Asset a = Asset(30000.00,2000.00,7);

cout << "The annual depreciation = " << a.getAnnualDep() << endl;

for (int i = 1; i <= a.getOrigLife(); i++)

{

cout << i << "\t" << a.getBegBal(i) << " " << a.getAnnualDep() << " " << a.getEndBal(i) << endl;

}

system("Pause");

return 0;

}

The above example under Part B would look like this:

Welcome to the depreciation calculator!

Please enter the Asset Cost (0 to quit): 30000

Please enter the Salvage Value: 5000

Please enter the Asset Life (in years): 5

The annual depreciation allowance on a $30,000.00 asset with a salvage value of $5,000.00 and a life of 5 years = $5,000.00 per year under straight line or $12,000.00 first year depreciation under double-declining.

Would you like to see a complete schedule for Straight-Line, DDL, or Neither? (S/D/N)? D

Year Start Value Depreciation End Value

1 30,000.00 12,000.00 18,000.00

2 18,000.00 7,200.00 10,800.00

3 10,800.00 5,000.00 5,800.00

4 6,480.00 800.00 5,000.00

5 0.00 0.00 5,000.00

Please enter the Asset Cost (0 to quit): 0

Thanks for using the depreciation calculator!
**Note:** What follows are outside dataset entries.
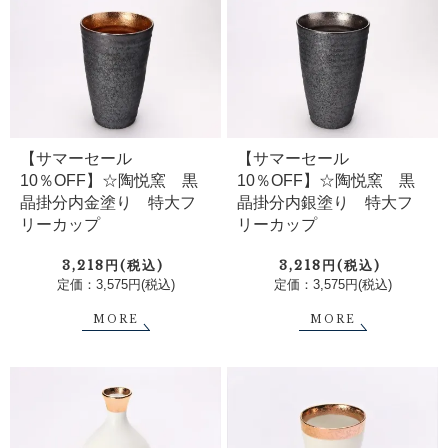
【サマーセール
【サマーセール
10％OFF】☆陶悦窯 黒
10％OFF】☆陶悦窯 黒
晶掛分内金塗り 特大フ
晶掛分内銀塗り 特大フ
リーカップ
リーカップ
3,218円(税込)
3,218円(税込)
定価：3,575円(税込)
定価：3,575円(税込)
MORE
MORE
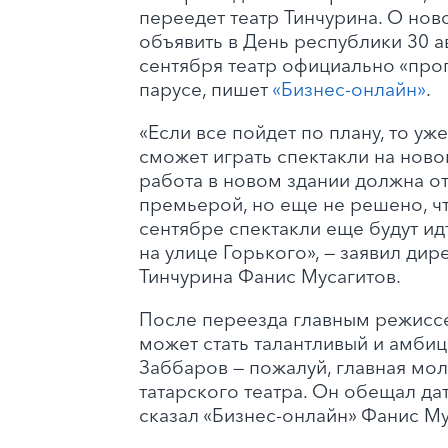
переедет театр Тинчурина. О нов
объявить в День республики 30 ав
сентября театр официально «проп
парусе, пишет
«Бизнес-онлайн»
.
«Если все пойдет по плану, то уже
сможет играть спектакли на ново
работа в новом здании должна о
премьерой, но еще не решено, чт
сентябре спектакли еще будут ид
на улице Горького», — заявил дир
Тинчурина Фанис Мусагитов.
После переезда главным режисс
может стать талантливый и амби
Заббаров — пожалуй, главная мол
татарского театра. Он обещал дать
сказал «Бизнес-онлайн» Фанис Му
Notes on Double Declining depreciation:

In this alternate method, you still use purchase price and salvage value, but the depreciation calculated each year is at twice the rate of straight line (but not exactly twice the amount): the catch here is that the calculation takes the straight-line rate doubles it, and then applies that rate to the previous-years ending balance. Typically, at some point the double-declining method will produce yearly depreciation amounts below straight line but instead of continuing with the declining method, at that point the straight line amount is used instead. Using our example, we first see that the straight line method = 20% per year (100% divided by 5 years); the double-declining method would thus be 40% per year but based on the changing ending asset values in each year. Thus, a pure double-declining schedule would be:

Year Start Value Depreciation End Value

1 30,000 12,000 (=30,000 * .4) 18,000

2 18,000 7,200 (=18,000 * .4) 10,800

3 10,800 4,320 (=10,800 * .4) 6,480

4 6,480 1,480 ** 5,000

5 --no depreciation allowed--

Note that in year 4, the calculated depreciation would have been 2592 (6,480 * .4), but only 1480 was allowed because that brought the asset value down to its salvage value level. Even though the asset is used in year 5, there is no taxable depreciation expense allowed. Note again, however, that in year 3 the calculated depreciation is actually less than the straight-line amount would be for that year (4,320 vs. 5,000); at that point, depreciation is usually switched to straight-line, so the actual schedule calculated should have been:

Year Start Value Depreciation End Value

1 30,000 12,000 (=30,000 * .4) 18,000

2 18,000 7,200 (=18,000 * .4) 10,800

3 10,800 5,000 5,800 (5000 > [10,800 * .4])

4 6,480 800 5,000

5 --no depreciation allowed-

Again, the salvage value is as low as the ending balance is permitted to go.